◆ **Task requirements**
Reproduce every line of text in the material below word for word, leaving the pictures out.

- - -

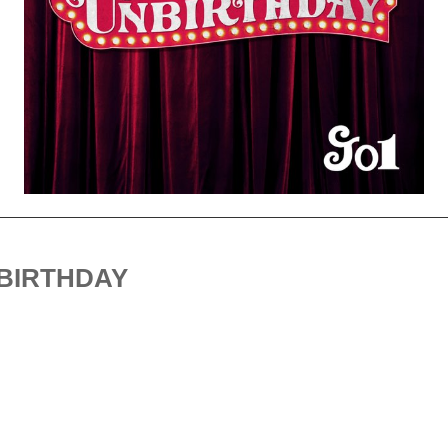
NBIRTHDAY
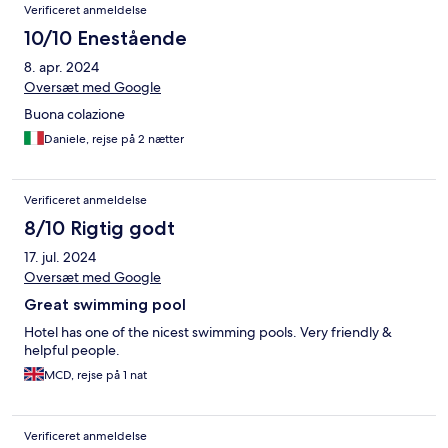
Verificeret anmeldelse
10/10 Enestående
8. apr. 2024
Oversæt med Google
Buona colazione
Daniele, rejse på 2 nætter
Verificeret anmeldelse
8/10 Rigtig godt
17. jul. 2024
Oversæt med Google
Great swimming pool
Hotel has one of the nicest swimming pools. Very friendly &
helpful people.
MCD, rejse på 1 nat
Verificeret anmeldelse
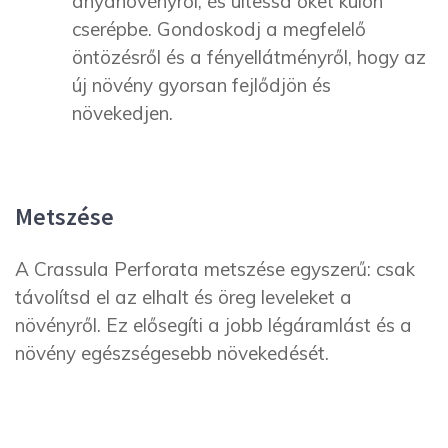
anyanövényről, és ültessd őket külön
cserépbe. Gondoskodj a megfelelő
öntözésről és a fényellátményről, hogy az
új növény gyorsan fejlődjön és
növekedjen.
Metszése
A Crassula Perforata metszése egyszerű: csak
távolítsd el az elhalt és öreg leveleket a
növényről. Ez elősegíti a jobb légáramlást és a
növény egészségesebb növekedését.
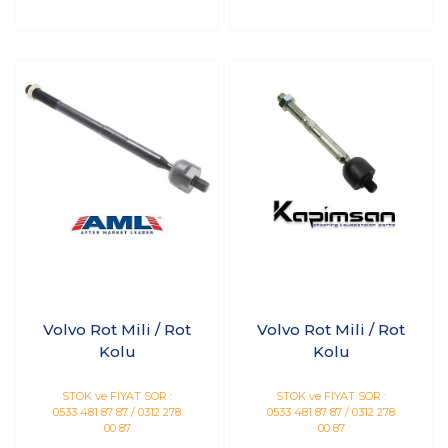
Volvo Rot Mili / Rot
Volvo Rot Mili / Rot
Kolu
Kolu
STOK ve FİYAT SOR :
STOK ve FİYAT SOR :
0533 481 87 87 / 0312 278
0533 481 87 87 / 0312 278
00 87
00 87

- - -

◆ **Exercise solution**
NBIRTHDAY
Verificeret anmeldelse
10/10 Enestående
8. apr. 2024
Oversæt med Google
Buona colazione
Daniele, rejse på 2 nætter
Verificeret anmeldelse
8/10 Rigtig godt
17. jul. 2024
Oversæt med Google
Great swimming pool
Hotel has one of the nicest swimming pools. Very friendly &
helpful people.
MCD, rejse på 1 nat
Verificeret anmeldelse
anyanövényről, és ültessd őket külön
cserépbe. Gondoskodj a megfelelő
öntözésről és a fényellátményről, hogy az
új növény gyorsan fejlődjön és
növekedjen.
Metszése
A Crassula Perforata metszése egyszerű: csak
távolítsd el az elhalt és öreg leveleket a
növényről. Ez elősegíti a jobb légáramlást és a
növény egészségesebb növekedését.
Volvo Rot Mili / Rot
Volvo Rot Mili / Rot
Kolu
Kolu
STOK ve FİYAT SOR :
STOK ve FİYAT SOR :
0533 481 87 87 / 0312 278
0533 481 87 87 / 0312 278
00 87
00 87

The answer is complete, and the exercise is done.